The financial services division, which benefited from the inclusion of four months’ revenue from AspviaUnison, saw its top line increase 44% and the operating margin expand to 15% (1H14: 5%).
With the operating margins improving nicely in three of the group’s four segments, the overall operating margin grew to 14% from 11%.
While we are generally bullish on Adapt IT’s prospects, investors should closely monitor the possible dilutive balance sheet effects and cash-flow pressures arising from financing arrangements for past acquisitions. As part of the purchase considerations for most of its acquisitions, there is a contingent earn-out portion payable in cash and/or through the issue of shares if the acquisition meets certain targets.
For instance, the company paid only R72 million for AspviaUnison while a maximum of an additional R128 million is payable if AspviaUnison meets all its profit targets.
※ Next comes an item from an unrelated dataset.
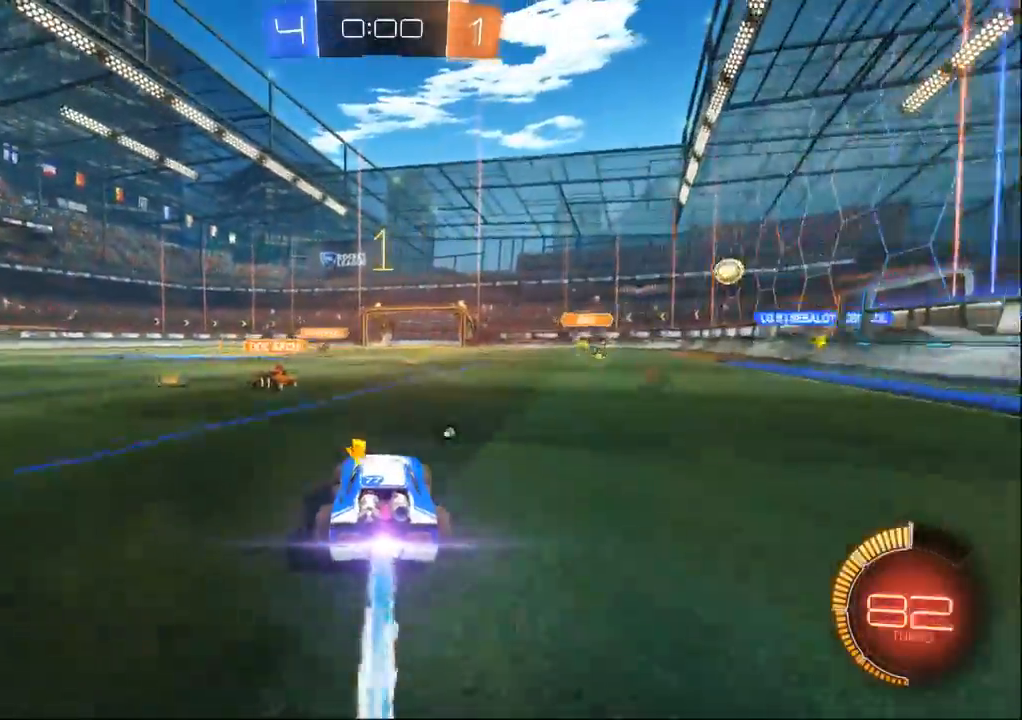
{"dt_ms": 500, "buttons": [], "left_stick": "up", "right_stick": "center", "events": [[300, "left_stick", "up"]]}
Only the present value of an estimate of the future settlements are shown on the balance sheet. We have therefore modelled the possible effects of these obligations and adjusted for them in our valuations.
We like Adapt IT’s growth potential and we have confidence in the abilities of the management team to continue outperforming its peers. After a number of value- accretive acquisitions which expanded the company’s exposure to four sectors in more than 19 countries , we think Adapt IT is now better structured, more diversified and well positioned for sustained growth in the future.
As it continues with this strategy we expect benefits of economies of scale to start kicking in, which might see margins for existing operations expand.
Intellidex’s discounted cash-flow model presents a target price of R10.80/share with a forward price: earnings multiple of 20.3. The share is trading below its intrinsic value and we recommend it as a buy.
- Strategic focus on expanding higher-margin business solutions and managed services divisions
- Recovery in private sector ICT/IT spend supported by the adoption of cloud- based services
- Acquisitive growth strategy and expansion into markets outside SA
- Continued weakness in public sector expenditure on ICT services and hardware
- Intensely competitive market
Background: Adapt IT is a holding company with interests in a variety of information technology services and special solutions. It services the mining and manufacturing, energy, financial services and education industries. It has operations in Southern Africa, East Africa, Asia, the US and Europe.